Yahudi katliamı ile ilgili sayısız roman ve film varken aynı dönemlerde yaşanmış bir katliam olan Porrajmos ile ilgili bilimsel çalışmaların sayısı bile sınırlı durumda… Günümüzde dahi Romanlara yönelik çileler bitmiş değil. Türkiye’de de önemli bir sayıya sahip Romanlar büyük haksızlıklarla karşı karşıya kalmışlar. Nihayet bugünlerde bir Roman açılımından söz ediliyor fakat Romanların hikayesi neredeyse hiç anlatılmamış…

Lindsay Hawdon, yazdığı romanıyla bugüne kadar anlatılmamış bu hikayeyi anlatmayı deniyor. Sibel Kuşca çevirisiyle Timaş Yayınları etiketiyle yayımlanan Yakup’un Renkleri romanında Roman bir çocuğun hikayesi var. Hikayesi değil de koşusu denmeli belki de. Kaçtığı ilk köyde kendisine verilen, dizlerine kadar inen koyun derisi kabanı ve ayaklarına ayakkabı niyetiyle sardığı keten parçalarıyla bir umutla koşuyor Yakup isimli çocuk… Geceleri ağaç altında uyuyor, yaprak ve bitki kökleri yiyor ve bitlenmiş bir halde Avusturya ormanlarında savaştan kaçıp aydınlığa, renklere kavuşmak için koşuyor.

Bir çocuğun, yaşamak için sürekli koşmak ve kaçmak zorunda olan bir çocuğun dünyasına odaklanan roman boyunca Yakup koşarken, flashback yöntemiyle annesi Lor ve babası Yavy’nin hikayesini okuyoruz. Lor, hali vakti yerinde bir İngiliz kızıyken Yavy, Çingene olan ailesinden alınıp İsveç’teki bir yetimhanede büyüyen birisi. Çift sonraki dönemlerde Avusturya’ya yerleşiyor.

Romanda üç ana konu var. Yakup sürekli bir kaçış halindedir. Yakup kaçarken okuyucular babası Yavy’nin çocukluğunda bir yolculuğa çıkar. Bu arada bir de annesi Lor’un İngiltere’de zengince bir ailede başlayıp Avusturya’da bir akıl hastanesinde devam eden trajik hayatına şahit oluyoruz.

Kitapta umuda ve güzelliğe götüren masalsı bir anlatım var, Türkçe çeviriye de önemli ölçüde yansıyan şiirsel dili de unutmamak gerekiyor.
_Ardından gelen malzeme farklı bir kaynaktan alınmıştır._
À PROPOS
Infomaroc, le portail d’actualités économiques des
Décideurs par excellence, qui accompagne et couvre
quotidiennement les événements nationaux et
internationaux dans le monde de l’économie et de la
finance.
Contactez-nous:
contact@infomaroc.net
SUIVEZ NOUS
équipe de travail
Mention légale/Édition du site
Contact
Geriye gidiş yöntemiyle biraz dağınık gibi duran bir anlatımı olsa da eserin sonunda parçalar birleşiyor fakat Yakup’un koşusu sürüyor. Yakup küçük ahşap kutusunu göğsüne bastırıp elinde lacivert taşıyla Avusturya ormanlarında koşmaya devam ediyor.